En revenant aux documents transmis par Christophe Vaudon, je remarquais que lorsque son oncle Roger Vaudon était à la CCAS du 3éme Bataillon, à Sidi Snoussi, j'y arrivais le 18 mai et j'y restais jusqu'à la fin du mois, avant d'être affecté à la 12ème Cie qui était en poste à la ferme Toro, au nord de Turenne.

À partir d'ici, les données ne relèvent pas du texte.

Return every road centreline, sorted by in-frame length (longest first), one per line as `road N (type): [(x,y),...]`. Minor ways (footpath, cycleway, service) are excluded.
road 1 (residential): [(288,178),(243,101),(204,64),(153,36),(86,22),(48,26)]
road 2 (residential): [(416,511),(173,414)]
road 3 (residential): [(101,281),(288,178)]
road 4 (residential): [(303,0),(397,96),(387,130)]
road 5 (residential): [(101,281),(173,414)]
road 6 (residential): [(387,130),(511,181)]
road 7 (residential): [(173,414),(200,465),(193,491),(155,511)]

Lorsqu'il était affecté à la 7ème Cie du 2ème Bataillon et jusqu'à sa blessure en opération, nos chemins se sont croisés, sans aucun doute, dans les nombreuses opérations effectuées dans le secteur des monts de Tlemcen, dits « Montagne des douze apôtres », lui au sein de la section, moi, jeune officier, à la tête de la « 1ère section de la 12 Cie du 7 RI ». C'est ce que nous allons découvrir ensemble. Grâce à lui et à son action dans l'oued El Guetara je revis les moments émouvants et je revois des lieux qui ont marqué ma vie.

Merci Roger de rejoindre la longue liste des anciens du 7 RI.

Ce 8 mai 2020, 75ème anniversaire de la victoire de 1945, sur les hordes allemandes. J'avais 8 ans ! J-Charles Point.